The three voting members – with two non-voting associates – have heavyweight credentials, starting off with Henry “Jake” Jacoby, the William F. Pounds Professor of Management, Emeritus at MIT Sloan School, a leading expert on national climate policies and the structure of the international climate regime who Baghdady called “a big policy person and someone with a big-picture view” on the subject.

Joining Jacoby in the group will be Stephen Klionsky, an attorney with Northeast Utilities, and an alternate member of the Municipal Light Board Advisory Committee. Klionsky has a law degree from New York University and a Masters in Planning and Public Policy from Harvard.

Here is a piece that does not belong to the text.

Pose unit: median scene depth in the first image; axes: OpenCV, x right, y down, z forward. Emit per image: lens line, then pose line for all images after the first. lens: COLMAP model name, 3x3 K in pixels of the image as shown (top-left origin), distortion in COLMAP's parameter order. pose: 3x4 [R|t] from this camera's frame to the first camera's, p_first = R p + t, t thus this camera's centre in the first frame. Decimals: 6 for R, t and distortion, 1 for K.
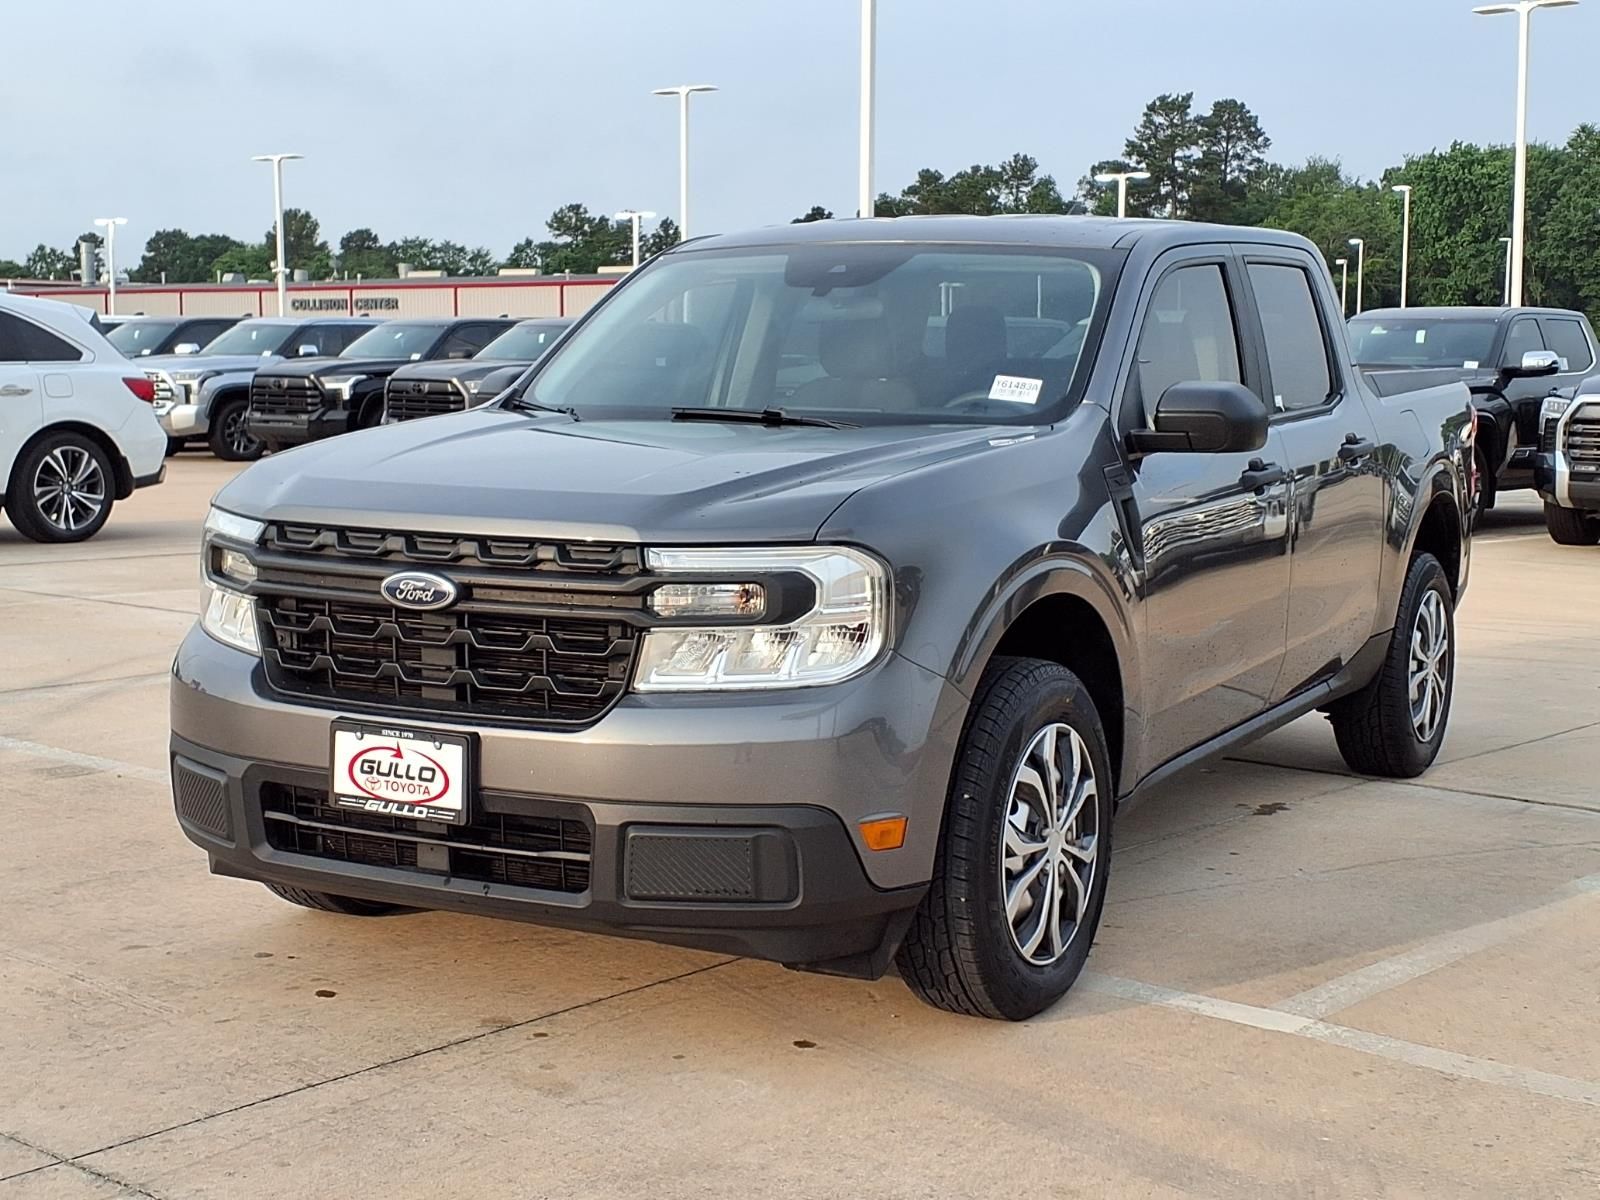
lens RADIAL K [[2253.3, 0, 755.6], [0, 2253.3, 603.0], [0, 0, 1]] dist [0.219870, -0.745988]
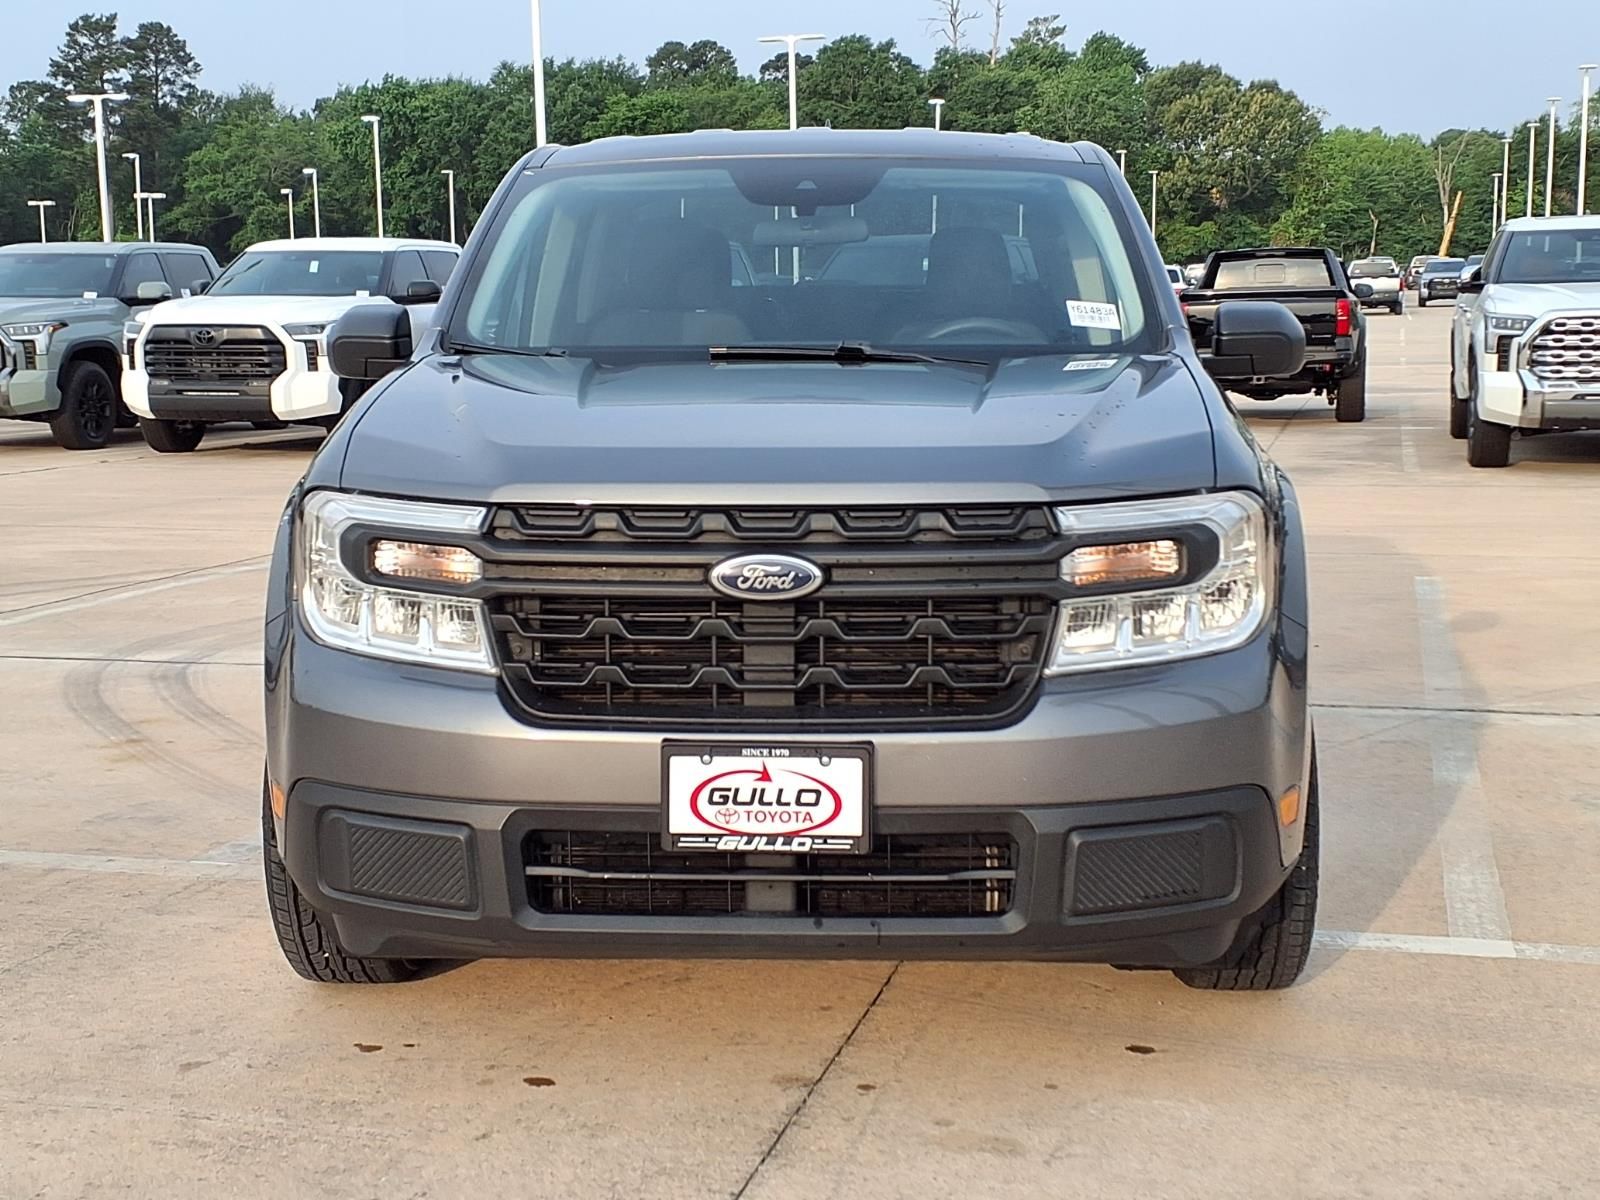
lens RADIAL K [[2253.3, 0, 755.6], [0, 2253.3, 603.0], [0, 0, 1]] dist [0.219870, -0.745988]
pose [[0.893877, -0.077165, 0.441621, -0.506469], [0.063781, 0.996944, 0.045099, -0.032555], [-0.443752, -0.012146, 0.896067, 0.264886]]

The final appointed voting member is Roy Epstein, a long-serving member of the town’s Warrant Committee who is an economic consultant (PhD from Yale) and an adjunct professor of Finance at Boston College’s Carroll School of Management .

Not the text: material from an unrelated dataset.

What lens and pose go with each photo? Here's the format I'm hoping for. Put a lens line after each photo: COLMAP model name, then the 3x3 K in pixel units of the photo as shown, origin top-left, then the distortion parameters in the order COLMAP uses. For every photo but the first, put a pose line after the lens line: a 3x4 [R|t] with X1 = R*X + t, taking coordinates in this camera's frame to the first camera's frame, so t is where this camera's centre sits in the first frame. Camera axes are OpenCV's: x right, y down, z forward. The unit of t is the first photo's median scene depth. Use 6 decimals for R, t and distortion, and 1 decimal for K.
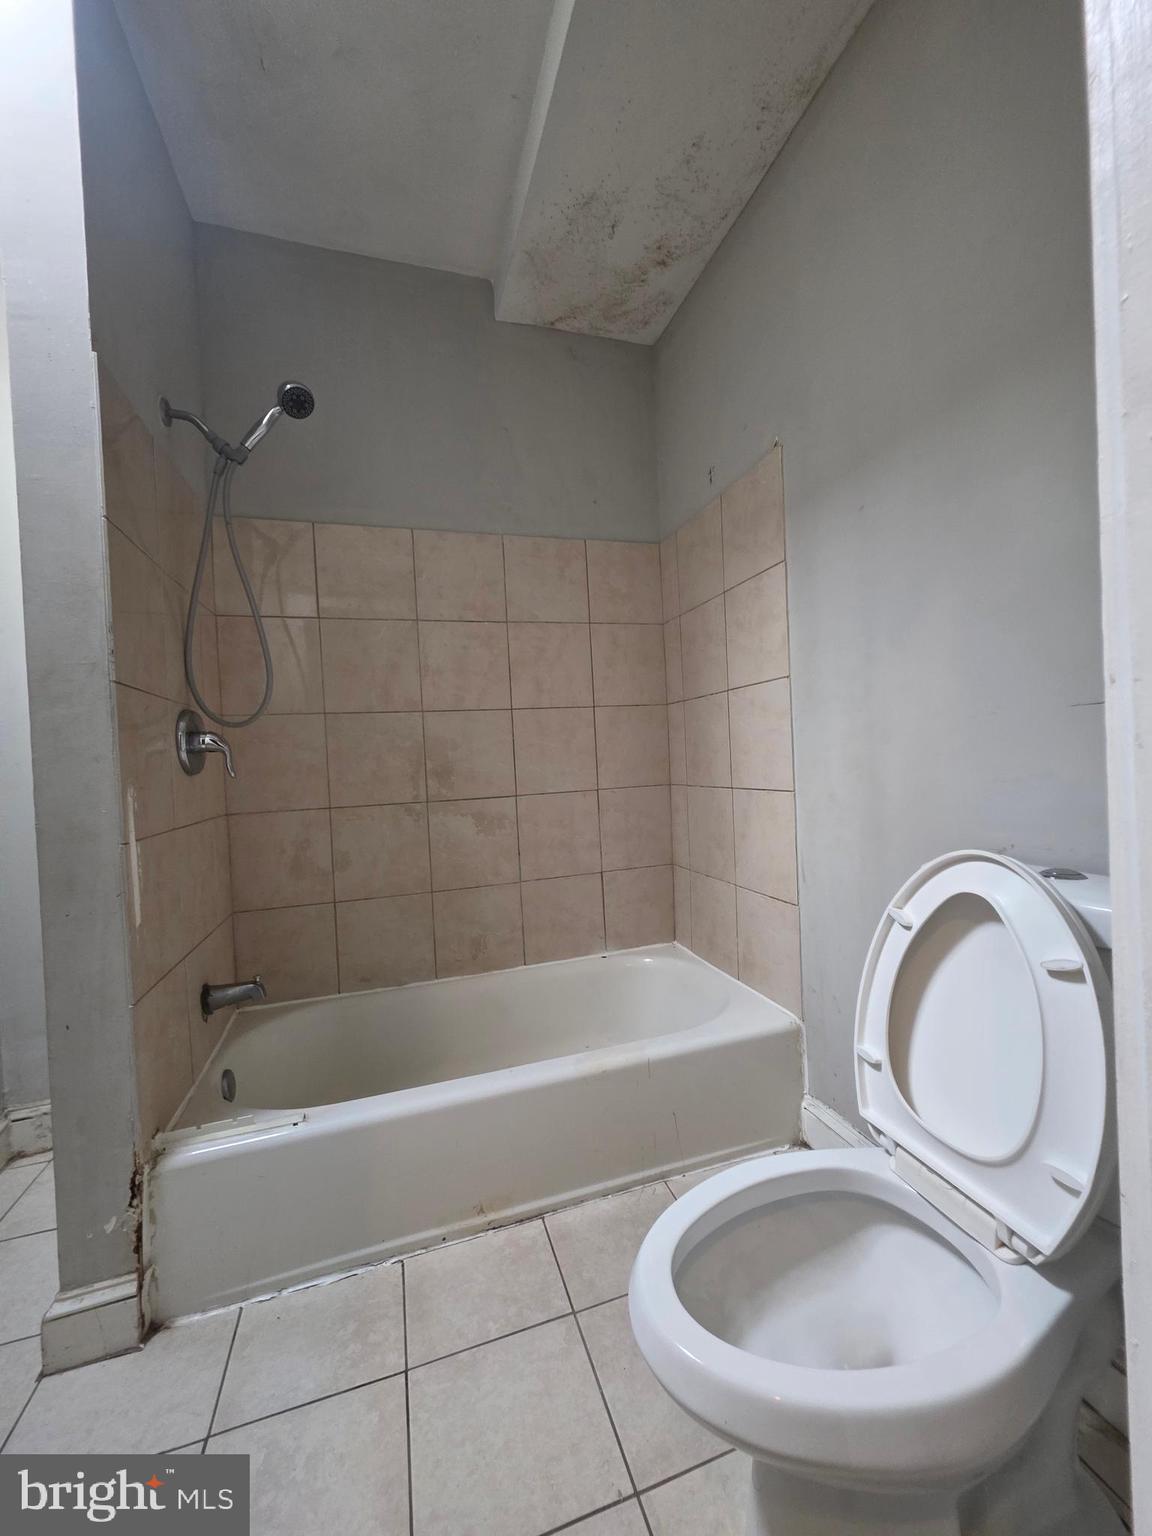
lens RADIAL K [[617.6, 0, 580.7], [0, 617.6, 768.2], [0, 0, 1]] dist [0.003055, -0.000170]
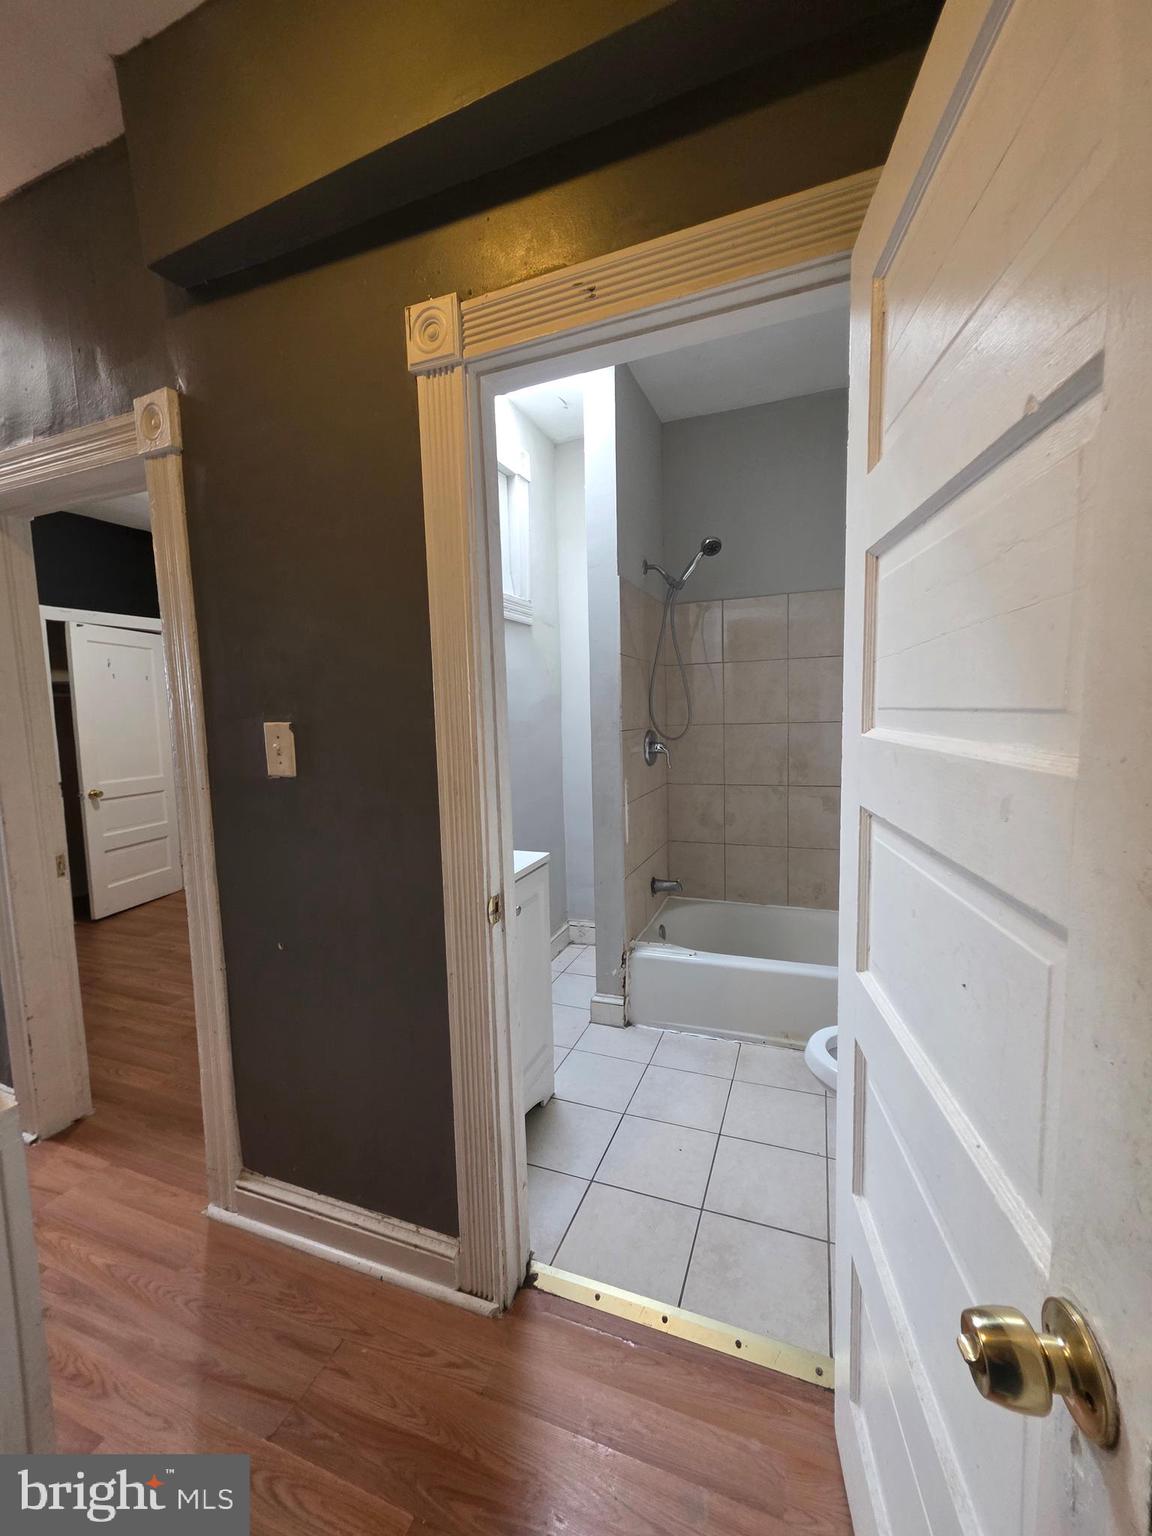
lens RADIAL K [[617.6, 0, 580.7], [0, 617.6, 768.2], [0, 0, 1]] dist [0.003055, -0.000170]
pose [[0.783141, 0.081851, -0.616434, 0.347979], [-0.018859, 0.993970, 0.108021, -0.178638], [0.621558, -0.072970, 0.779962, -0.573475]]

Attending the meetings as associate members will be Tony Barnes and Robert Gallant.

The appointment of the new members drew a wary eye from the dozen or so solar power proponents sitting in attendance. One solar power supporter questioned the political nature of the selections, pointing to Epstein’s public statements opposing a robust subsidy being advocated by proponents of great solar use in Belmont.

The supporter pondered if Epstein ever took money from oil companies in his employment as an expert witness, unaware Epstein was sitting behind him. The long-time Warrant Committee member took considerable umbrage to the accusation of being a “hired gun” for the petroleum industry.

For the proponents, the new committee will only stall an already delayed policy which, on its face, will affect a small number of users and costing the town – which they contend is overwhelmingly supportive of solar power usage – “pennies.”

“Why such Sturm und Drang” on supporting solar power, asked Claus Becker of Poplar Road.

Light Board member Jim Williams said solar proponents has crafted their proposal evaluated by a research firm for its fairness to non-solar ratepayers. Further delays will only promote uncertainty among solar panel installers that have written off Belmont as a viable community for their work.

“Just do it now,” said Williams, urging his fellow board members to support the solar proponents proposal that focuses on a series of charges, buybacks and tariffs that would subsidize residents use of solar power.

While his two colleagues were willing to make small changes to the existing policy, they did not appear ready to abandon the TNMWAG they just created.